E. RODRÍGUEZ / O. ESTEBANOVIEDO.

El Sindicato de Estudiantes solicitó ayer que se «aparte ya» al catedrático de Odontología sancionado por la Universidad con tres meses sin empleo y sueldo por comentarios vejatorios hacia sus alumnos. La resolución no es firme, aún se puede recurrir, pero para los representantes de los estudiantes «es una vergüenza que continúe impartiendo clase y sentando cátedra cuando hay alumnos que se han tenido que marchar fuera, a otras universidades, violentos con sus comentarios machistas y homófobos». «La Universidad -añaden- sigue mirando para otro lado, perpetuando la situación, cuando existen un montón de pruebas contra él. Además, tampoco podemos olvidar cómo se pueden sentir sus alumnos ahora en clase».

Por eso, Anahí López, portavoz del sindicato, y Beatriz García, de la plataforma feminista Libres y Combativas del mismo sindicato, reclamaron que se le «aparte ya de las aulas». La primera solicitó, incluso, la inhabilitación laboral. Porque, subrayan, «un hombre homófobo no puede ser un buen profesor». Entre los hechos que la Universidad da por probados están los comentarios despectivos hacia un alumno con discapacidad auditiva -«Con usted es como predicar en el desierto»- y una alumna durante una clase práctica -«¿Qué clase de mujer es usted que no sabe cocinar?»-.

La encargada de iniciar el expediente fue la comisión de disciplina, que investiga todas las denuncias que le llegan. Ahora bien, la Universidad quiere disponer de una herramienta más, orientada a «velar por un comportamiento ético en todas sus funciones» y que regule, entre otros aspectos, la conducta docente. Se trataría de un código ético, similar al que ya existe en otras instituciones académicas del país. El rector lo anunció en 2017 y dijo que lo tendría listo en 2018. Acumula, por tanto, un año de retraso.

La comisión encargada de elaborarlo (formada por cinco representantes del colectivo del personal docente e investigador; uno del de estudiantes y otro del grupo de Personal de Administración y Servicios) se constituyó, según la Universidad, el segundo semestre de 2018 y tuvo su primera reunión antes del pasado verano. En estos momentos está en fase de borrador.

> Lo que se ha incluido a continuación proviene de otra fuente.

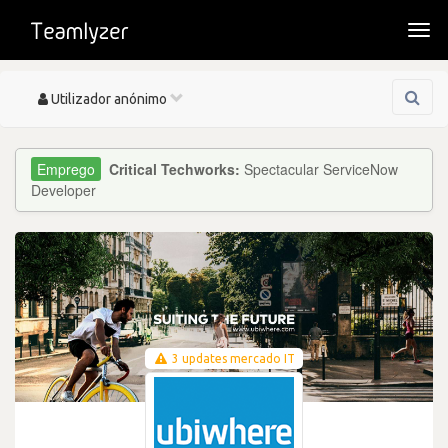
Togg
navi
Toggle
Utilizador anónimo
navigation
Critical Techworks:
Spectacular ServiceNow
Developer
3 updates mercado IT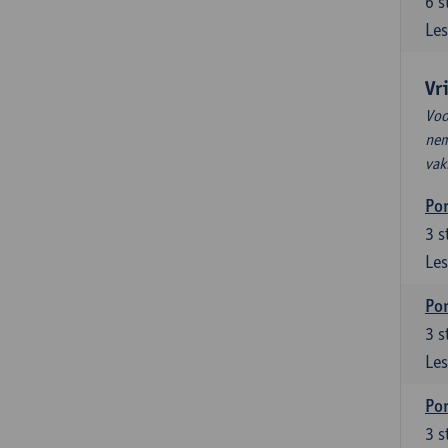
6
s
Les
Vr
Voo
nem
vak
Por
3
s
Les
Por
3
s
Les
Por
3
s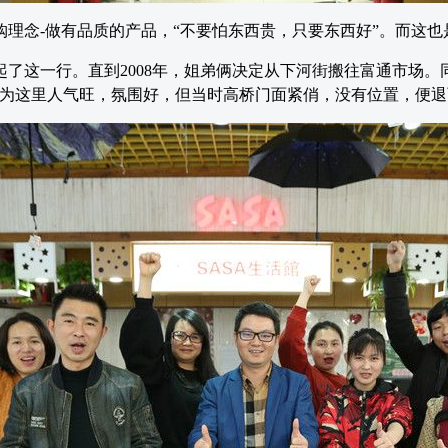
理念-做有品质的产品，“不要怕东西贵，只要东西好”。而这
做起了这一行。直到2008年，姐弟俩决定从下河街搬往富通市场
因为这里人气旺，氛围好，但当时高桥门面紧俏，没有位置，便退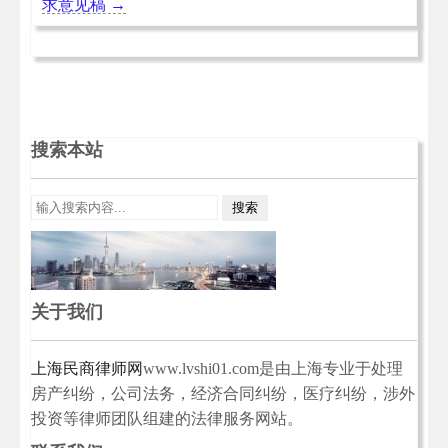
求意见稿
→
搜索本站
关于我们
上海民商律师网
www.lvshi01.com是由上海专业于处理
房产纠纷，公司法务，经济合同纠纷，医疗纠纷，涉外
投资等律师团队组建的法律服务网站。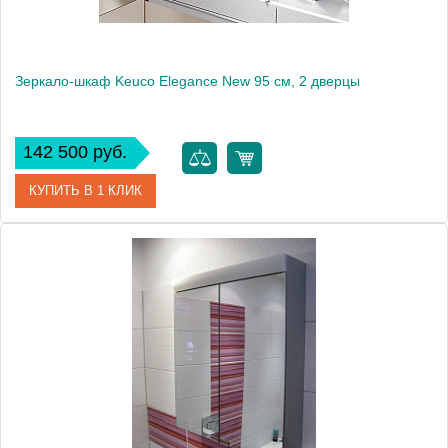
Зеркало-шкаф Keuco Elegance New 95 см, 2 дверцы
142 500 руб.
КУПИТЬ В 1 КЛИК
Артикул
21603 171301
Модель
Elegance New
Производитель
Keuco
Высота, см
67.0000
Монтаж
подвесной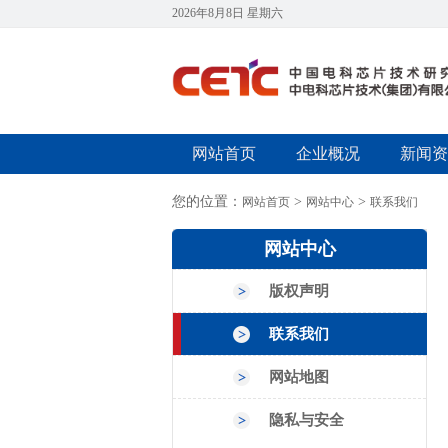
2026年8月8日 星期六
网站首页
企业概况
新闻资
您的位置：
>
>
网站首页
网站中心
联系我们
网站中心
版权声明
联系我们
网站地图
隐私与安全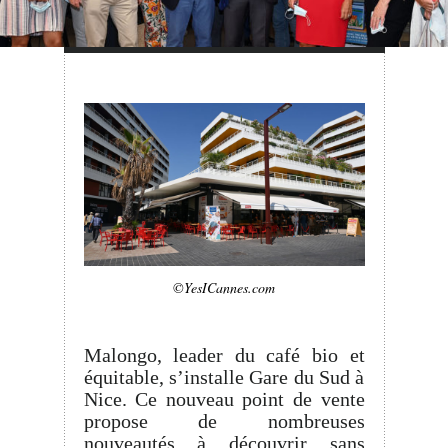
©YesICannes.com
Malongo, leader du café bio et
équitable, s’installe Gare du Sud à
Nice. Ce nouveau point de vente
propose de nombreuses
nouveautés à découvrir sans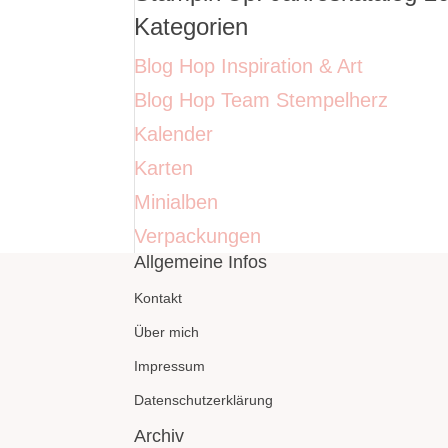
Kategorien
Blog Hop Inspiration & Art
Blog Hop Team Stempelherz
Kalender
Karten
Minialben
Verpackungen
Allgemeine Infos
Kontakt
Über mich
Impressum
Datenschutzerklärung
Archiv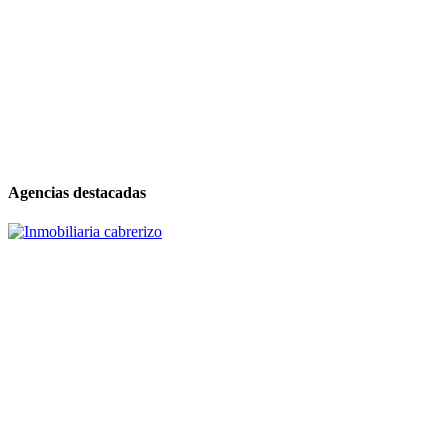
Agencias destacadas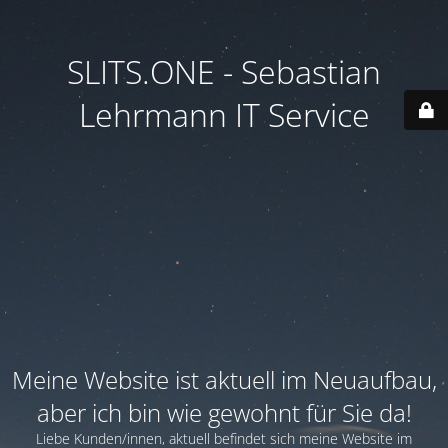
SLITS.ONE - Sebastian
Lehrmann IT Service
Meine Website ist aktuell im Neuaufbau,
aber ich bin wie gewohnt für Sie da!
Liebe Kunden/innen, aktuell befindet sich meine Website im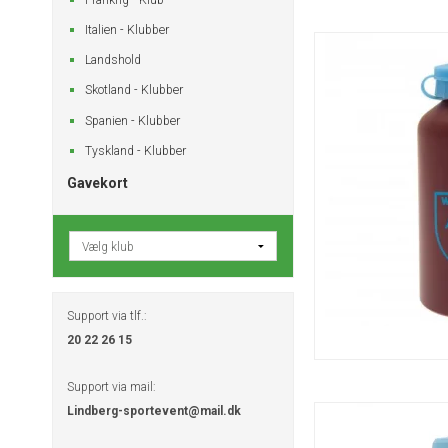
Italien - Klubber
Landshold
Skotland - Klubber
Spanien - Klubber
Tyskland - Klubber
Gavekort
Support via tlf.:
20 22 26 15
Support via mail:
Lindberg-sportevent@mail.dk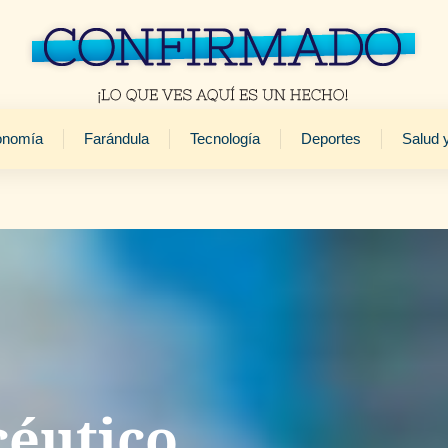
onomía
Farándula
Tecnología
Deportes
Salud 
éutico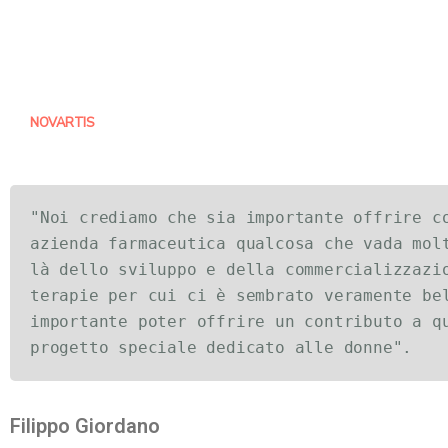
NOVARTIS
"Noi crediamo che sia importante offrire co
azienda farmaceutica qualcosa che vada molt
là dello sviluppo e della commercializzazio
terapie per cui ci è sembrato veramente bel
importante poter offrire un contributo a qu
progetto speciale dedicato alle donne".
Filippo Giordano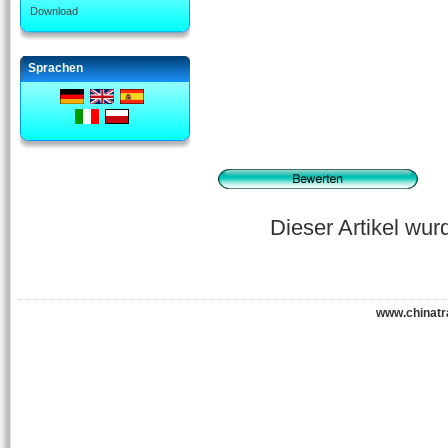
Download
Sprachen
Dieser Artikel wu
www.chinatr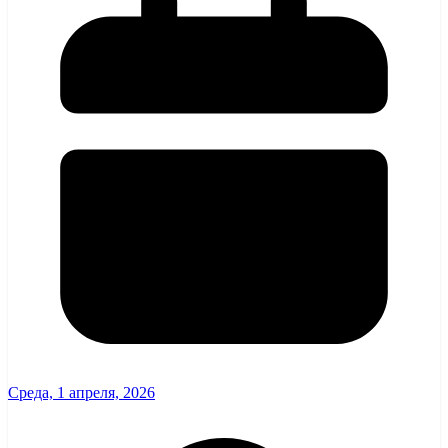
Среда, 1 апреля, 2026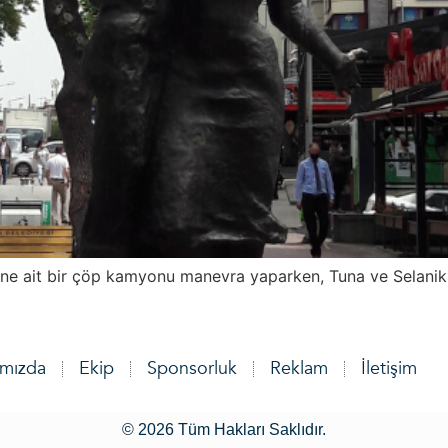
i’ne ait bir çöp kamyonu manevra yaparken, Tuna ve Selanik 
ımızda
Ekip
Sponsorluk
Reklam
İletişim
© 2026 Tüm Hakları Saklıdır.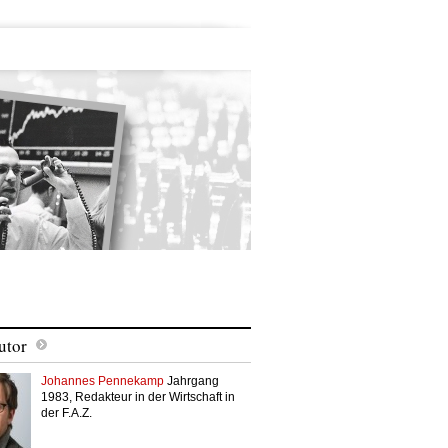
utor
Johannes Pennekamp
Jahrgang
1983, Redakteur in der Wirtschaft in
der F.A.Z.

En su contenido, habría directrices, pautas sobre la conducta docente, como ya ocurre en los códigos éticos que se aplican en las universidades de Burgos, Málaga, Murcia y Barcelona, además de en la Juan Carlos I y la Politécnica, ambas en Madrid. Precisamente, esta última alude explícitamente a la obligación de «mantener un comportamiento adecuado durante el desarrollo de las clases, utilizando un lenguaje correcto y que suponga un trato respetuoso ante la diversidad de opiniones». Y establece principios como «el respeto sin distinción de edad, sexo, raza, ascendencia nacional, discapacidad u orientación sexual». Ahora bien, en Asturias ya hay una facultad que dispone de él: Turismo, en Oviedo. Afirma que «no son aceptables las conductas de menosprecio y menos aún las conductas vejatorias. Y, sobre todo, la falta de respeto».

Sin servicio de inspección

Hasta la fecha, en la Universidad de Oviedo, solo existe un comité de ética enfocado a la investigación y «centrado en temas concretos», como el trato con los animales en los experimentos. A diferencia también de universidades como la del País Vasco, carece de un servicio de inspección, que, con personal especializado, permitiría actuar de inmediato ante una denuncia y, en su caso, trasladarla a la comisión de disciplina.